> _材料问题_:
**a)** 把节选段落中从“每隔10s发起重连是来源于这”开始、到“写入方法：判断是心跳维护还是正常事件，心跳维护写换行符，正常事件写入事件值。如果是批量终结，调用 flush ，刷新流。”结束的部分原样重新给出。
**b)** 请逐字抄录记录中从含有“What is the”的那一行开始、到含有“Which series contains the highest Y value?”的那一行结束的各行，首尾两行都包括在内。答案里不要写图片。

> _节选段落_:

ReaderCallable.call 读取服务器的流，没有返回空。但是! 触发定时线程池往 Disruptor 中触发一个空事件。

其实作者也说了触发空事件就是为了 keepalive，触发的时候会判断 future是否结束，结束的话重新打开socket。

如果没有这个方法，会在下次触发 onEvent时重新连接，所以为了尽快打开socket，作者加了这个折中的方案。

@Override
public Void call() throws Exception {
    updateCurrentThreadName();
    try {
        while (true) {
            try {
                if (inputStream.read() == -1) {
                    /*
                     * End of stream reached, so we're done.
                     */
                    return null;
                }
            } catch (SocketTimeoutException e) {
                /*
                 * ignore, and try again
                 */
            } catch (Exception e) {
                /*
                 * Something else bad happened, so we're done.
                 */
                throw e;
            }
        }
    } finally {
        if (!Thread.currentThread().isInterrupted()) {
            getExecutorService().submit(() -> {
                /*
                 * https://github.com/logstash/logstash-logback-encoder/issues/341
                 *
                 * Pro-actively trigger the event handler's onEvent method in the handler thread
                 * by publishing a null event (which usually means a keepAlive event).
                 *
                 * When onEvent handles the event in the handler thread,
                 * it will detect that readerFuture.isDone() and reopen the socket.
                 *
                 * Without this, onEvent would not be called until the next event,
                 * which might not occur for a while.
                 * So, this is really just an optimization to reopen the socket as soon as possible.
                 *
                 * We can't reopen the socket from this thread,
                 * since all socket open/close must be done from the event handler thread.
                 *
                 * There is a potential race condition here as well, since
                 * onEvent could be triggered before the readerFuture completes.
                 * We reduce (but not eliminate) the chance of that happening by
                 * scheduling this task on the executorService.
                 */
                getDisruptor().getRingBuffer().tryPublishEvent(getEventTranslator(), null);
            });
        }
    }
}

其实看完这块代码，我的问题就破案了。

每隔10s发起重连是来源于这个地方触发的空事件，也是正常的。期间很有可能是服务器断开了连接，之后发起了重连。

对上面的流程梳理下

启动的时候：创建连接、定时心跳维护连接(默认关闭)、定时监测写入超时(默认100ms)

创建连接：看上次尝试连接时间是否超过30s，没超过的话，等待20s后重连，超过的话立即重连。定时10s的单个线程读取socket的输入流，读取完毕后触发 Disruptor 一个空事件。

触发事件的时候：循环5次，判断当前的连接状态(线程状态和socket状态)，关闭：调用关闭连接和创建连接。开启：调用写入方法。

写入方法：判断是心跳维护还是正常事件，心跳维护写换行符，正常事件写入事件值。如果是批量终结，调用 flush ，刷新流。
解决方案

虽然问题找到了，由于猜测是服务端释放连接导致的这个问题，所以没什么好的解决方案，粗暴一点，直接改了 logback-encoder 的日志级别，改为ERROR，看不到WARN日志了，有点骗自己的意思...

当我写完整个的时候发现了真正的问题所在... logstash-logback-encoder 版本问题，改成5.3 可以了。

> _所给记录_:
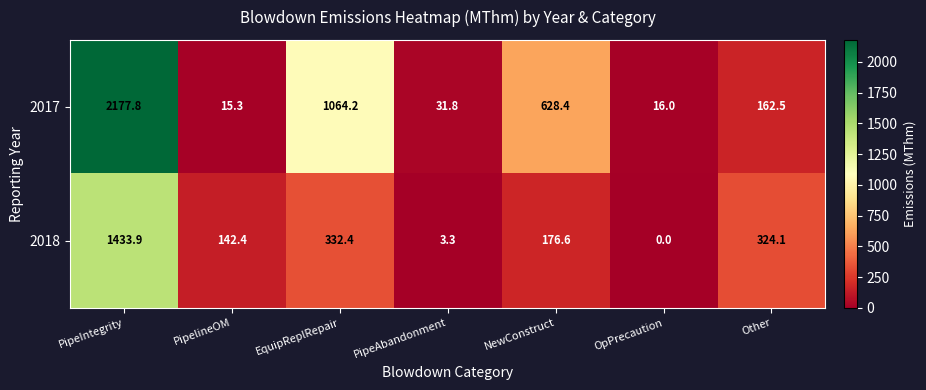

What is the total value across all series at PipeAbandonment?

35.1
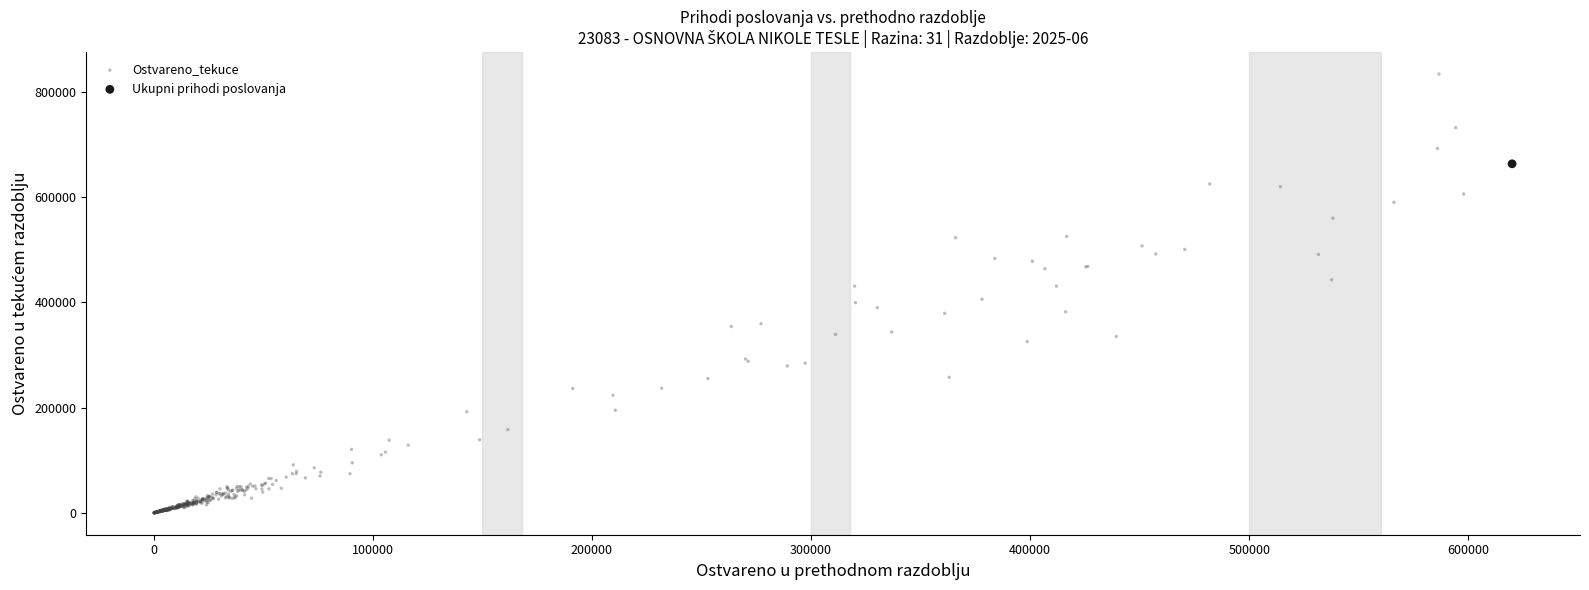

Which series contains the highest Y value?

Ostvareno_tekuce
...
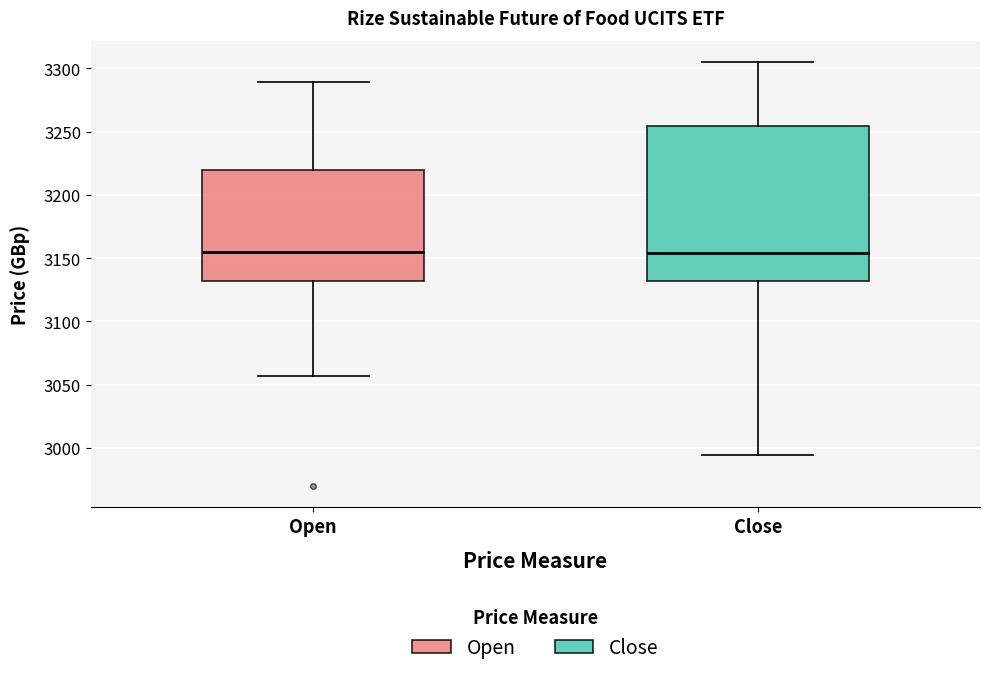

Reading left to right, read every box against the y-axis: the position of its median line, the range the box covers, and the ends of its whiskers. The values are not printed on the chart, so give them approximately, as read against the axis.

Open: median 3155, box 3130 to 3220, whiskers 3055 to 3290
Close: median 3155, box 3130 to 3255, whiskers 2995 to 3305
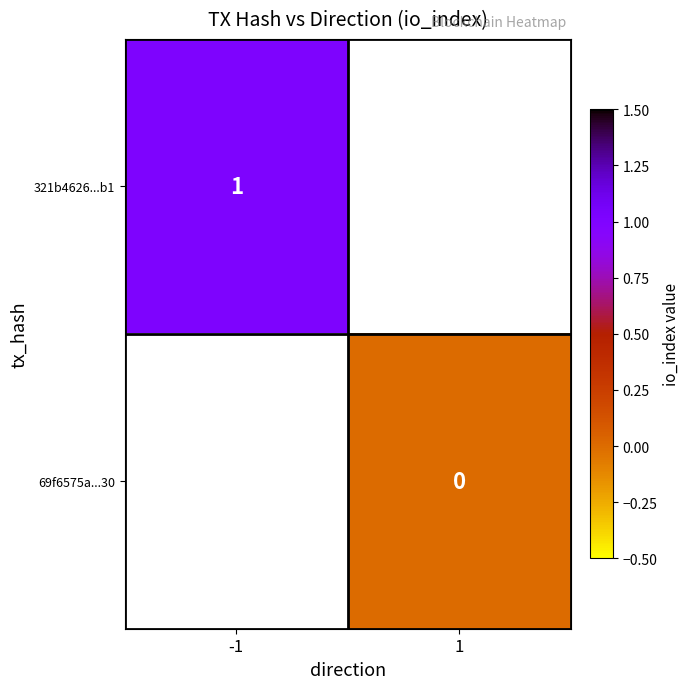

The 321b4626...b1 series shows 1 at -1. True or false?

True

> _答案列表_:
**a)**
每隔10s发起重连是来源于这个地方触发的空事件，也是正常的。期间很有可能是服务器断开了连接，之后发起了重连。

对上面的流程梳理下

启动的时候：创建连接、定时心跳维护连接(默认关闭)、定时监测写入超时(默认100ms)

创建连接：看上次尝试连接时间是否超过30s，没超过的话，等待20s后重连，超过的话立即重连。定时10s的单个线程读取socket的输入流，读取完毕后触发 Disruptor 一个空事件。

触发事件的时候：循环5次，判断当前的连接状态(线程状态和socket状态)，关闭：调用关闭连接和创建连接。开启：调用写入方法。

写入方法：判断是心跳维护还是正常事件，心跳维护写换行符，正常事件写入事件值。如果是批量终结，调用 flush ，刷新流。

**b)**
What is the total value across all series at PipeAbandonment?

35.1

Which series contains the highest Y value?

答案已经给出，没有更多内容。